### EXERCISE GOAL
Could you please output all of the data exactly, without the images?

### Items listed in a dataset
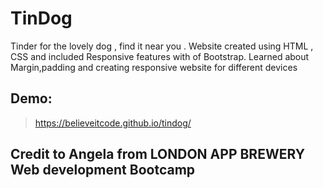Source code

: # TinDog
Tinder for the lovely dog , find it near you . Website created using HTML , CSS and included Responsive features with of Bootstrap.
Learned about Margin,padding and creating responsive website for different devices

## Demo:
> https://believeitcode.github.io/tindog/

## Credit to Angela from LONDON APP BREWERY Web development Bootcamp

### REPLY TO THE EXERCISE
Source code

: # TinDog
Tinder for the lovely dog , find it near you . Website created using HTML , CSS and included Responsive features with of Bootstrap.
Learned about Margin,padding and creating responsive website for different devices

## Demo:
> https://believeitcode.github.io/tindog/

## Credit to Angela from LONDON APP BREWERY Web development Bootcamp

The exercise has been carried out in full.